Macbeth’s castle in Inverness is a dank place with persistent drips and badly in need of a good plumber in this new production of the Scottish play. The watery gush, a constant backdrop to the unfurling of latent ambition, perfumes the drama with a fetid rankness in Colin Guthrie’s superb sound design. Banquo’s ghost is a thrusty puff – almost corporeal – while battle scenes, abetted by Timothy X Atack’s brisk rhythm track, have the feel of a dance.
Neil Dudgeon, who last year was an effectively mournful eponym in Christopher Hampton’s new version of Uncle Vanya for R3, enters as a Macbeth of discernible reason, puzzled rather than fired up by predictions of his elevation. He makes the tricky transition to a man emotionally charged by the lure of power, voice breaking, thoughts speeding, while the soundscape adds visceral punch and dark metaphor.
Emma Fielding’s Lady Macbeth has a cool understanding of the evil game they must play – “look like the innocent flower but be the serpent beneath” – and she and Dudgeon are the in-step power double act, who in another age would be showing off their kitchens to the electorate.

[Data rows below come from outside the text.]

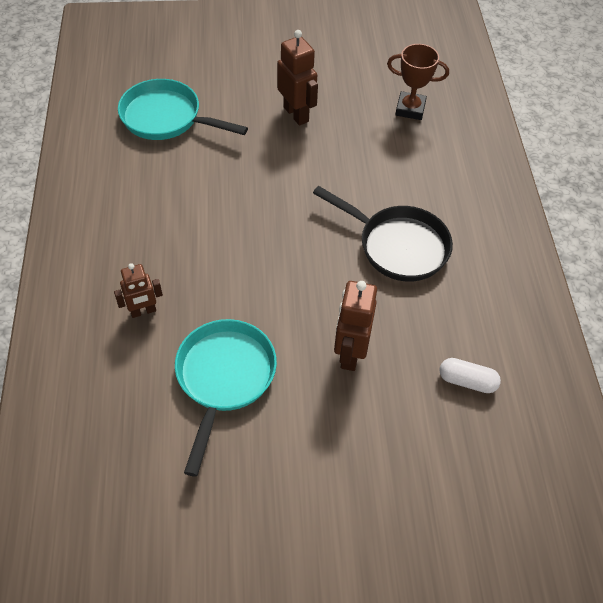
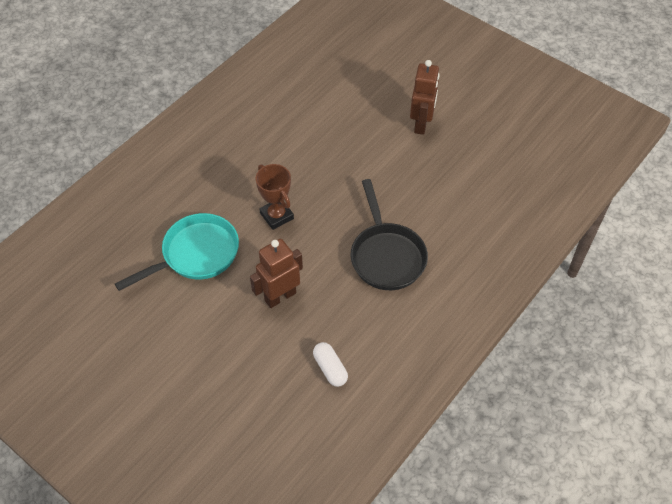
camera: 45 degrees right, 0 degrees up
(143, 311) = (194, 184): brown robot -> none
(166, 118) = (334, 73): turquoise pan -> none
(410, 109) = (507, 172): brown trophy -> brown trophy (276, 216)

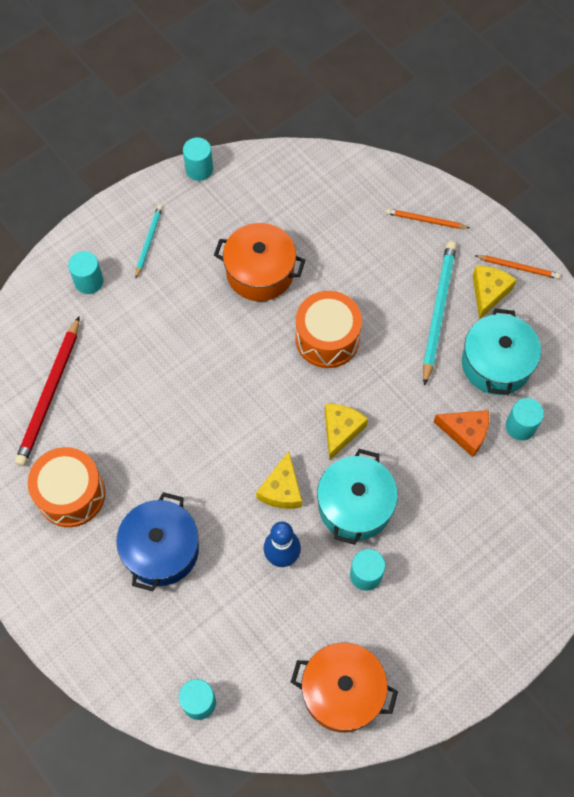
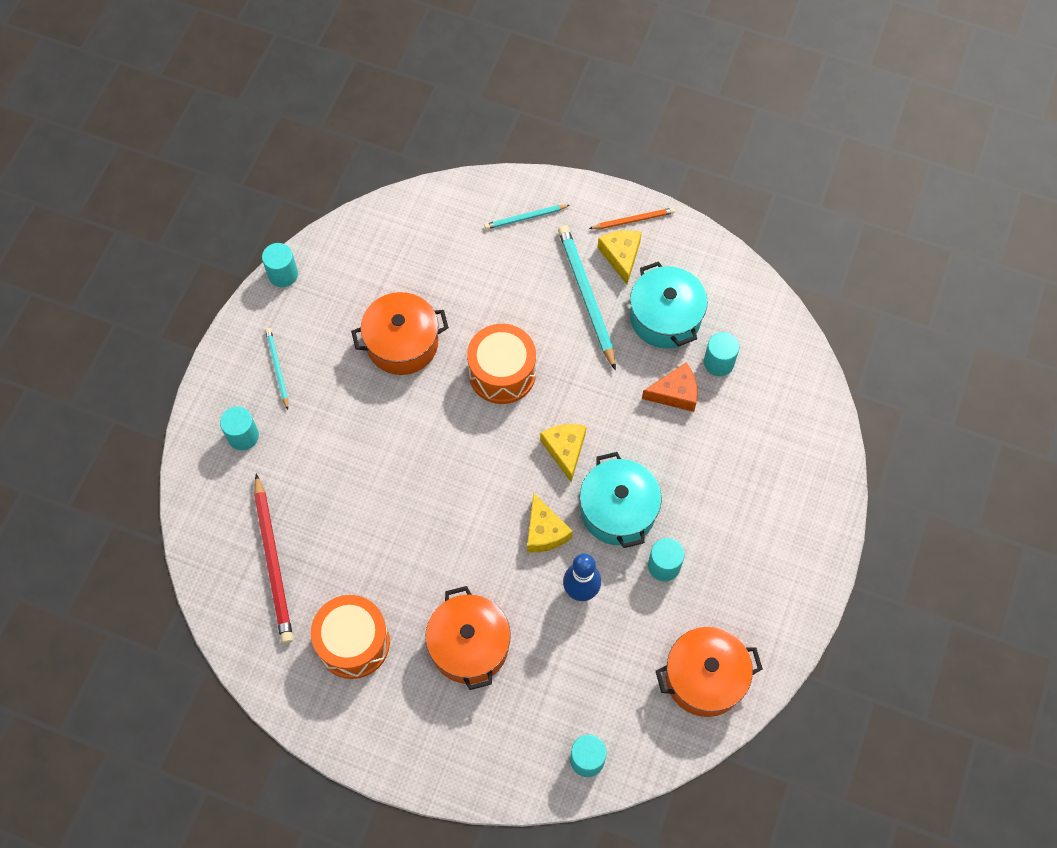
camera: 30 degrees left, 0 degrees up
(161, 549) = (469, 646): blue pot -> orange pot
(425, 220) = (525, 218): orange pencil -> turquoise pencil

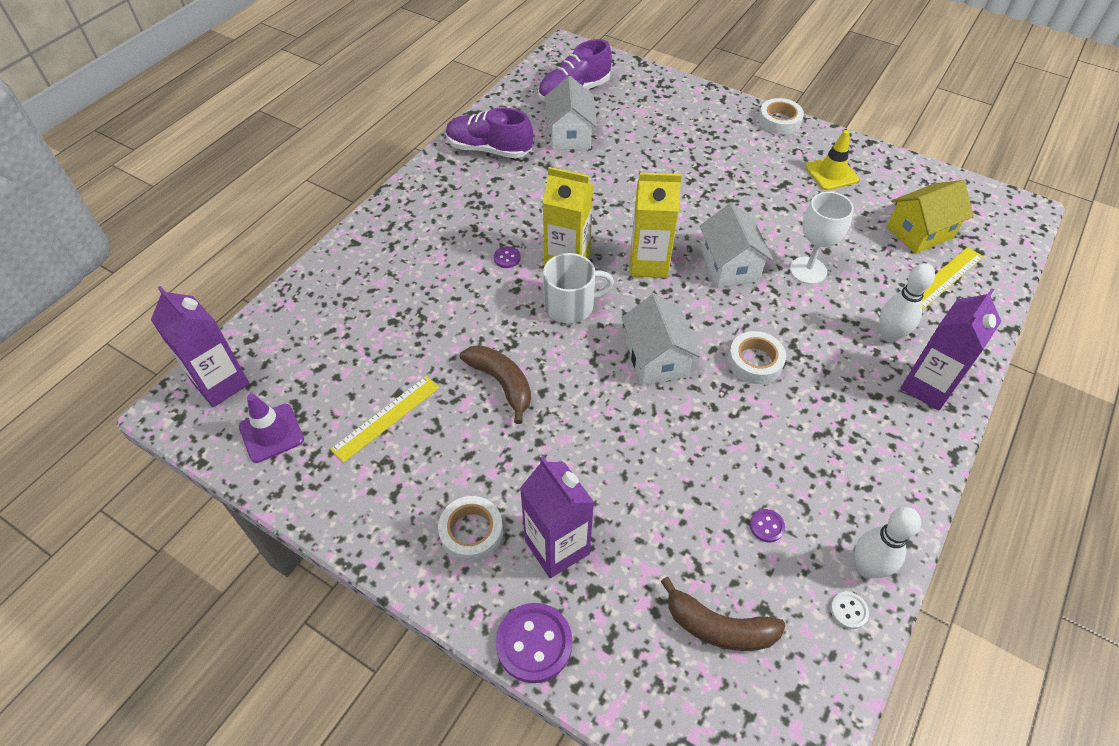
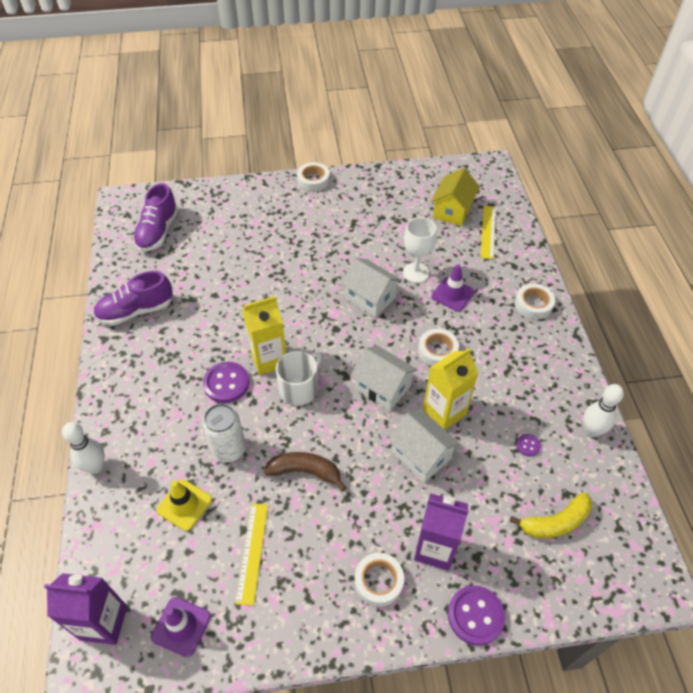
camera: 40 degrees left, 0 degrees up
(453, 316) = (229, 449): none -> white can
(507, 258) = (226, 383): purple button -> purple button, size x2.05
(570, 135) = (185, 266): white house -> white house (421, 455)
(648, 264) = (321, 327): yellow carton -> yellow carton (444, 412)
(718, 627) = (555, 522): brown banana -> yellow banana
(831, 173) = (374, 200): yellow traffic cone -> yellow traffic cone (184, 505)
(831, 316) = (452, 294): none -> purple traffic cone
(848, 611) = (603, 461): white button -> none
(889, 335) = (490, 286): white bowling pin -> white bowling pin (95, 467)
(927, 387) = (533, 304): purple carton -> white tape

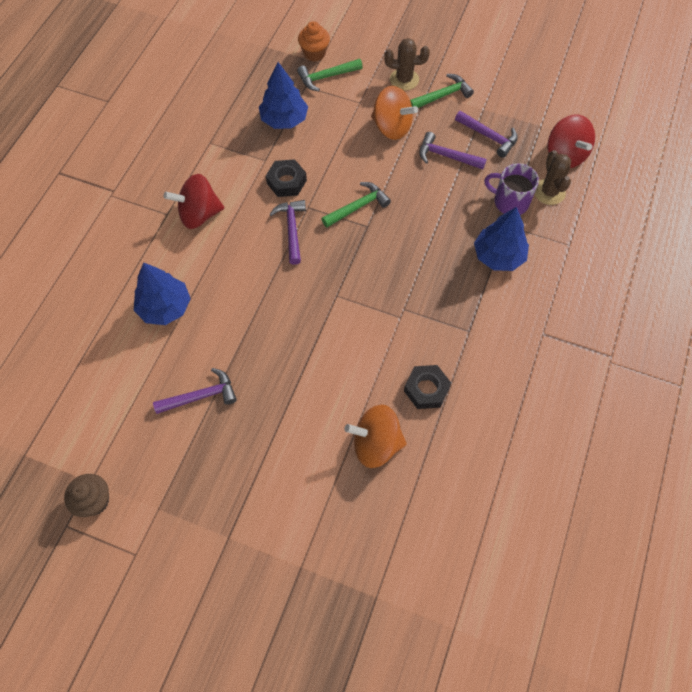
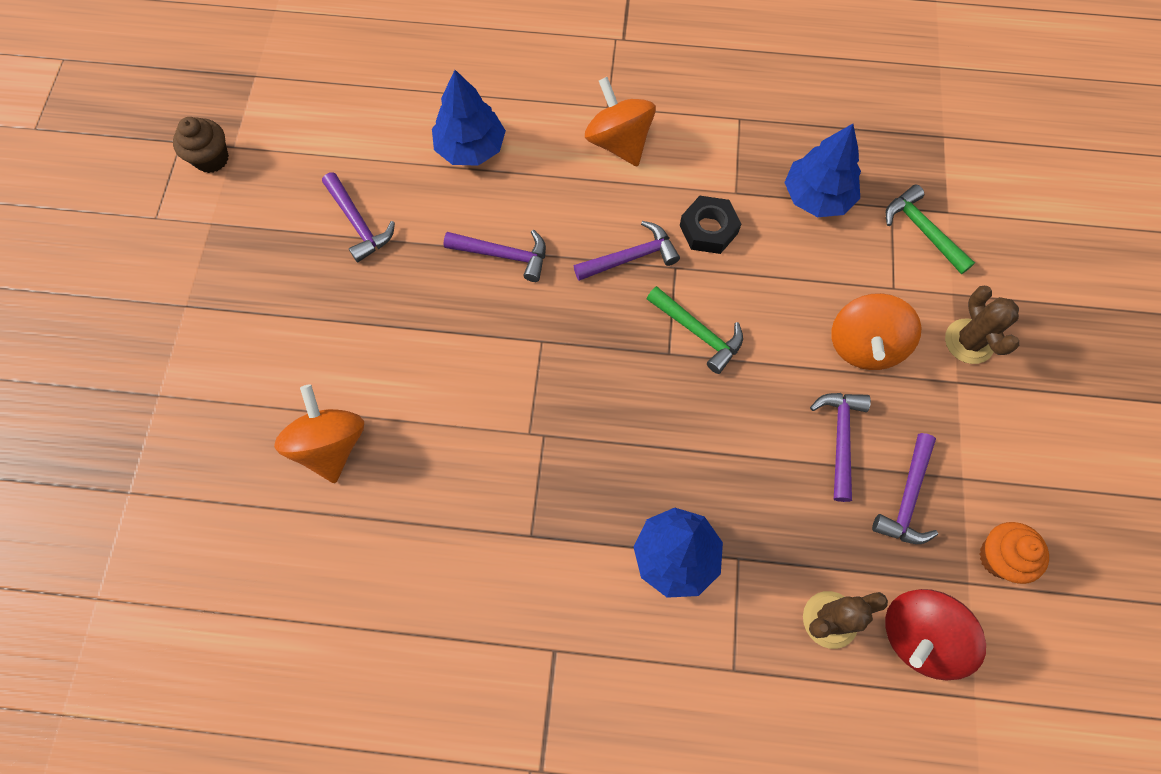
camera: 75 degrees right, 5 degrees up
(199, 214) = (619, 142): red spinning top -> orange spinning top
(263, 304) = (503, 255): none -> purple hammer
(314, 53) = (961, 202): orange cupcake -> orange cupcake (999, 557)
(426, 389) = (423, 494): black nut -> none
(442, 95) = (962, 407): green hammer -> none
(510, 202) = (786, 556): purple mug -> none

His performance becomes resonant with Macbeth’s slide into hallucinatory guilt and his “tomorrow and tomorrow and tomorrow” speech is deeply sorrowful.
Shaun Dooley is an emotive Banquo while the Weird Sisters – Carl Prekopp alongside Jane Slavin and Ayesha Antoine – are all the better for their muted unscreechiness, as if reciting a recipe for jam while the world falls apart around them.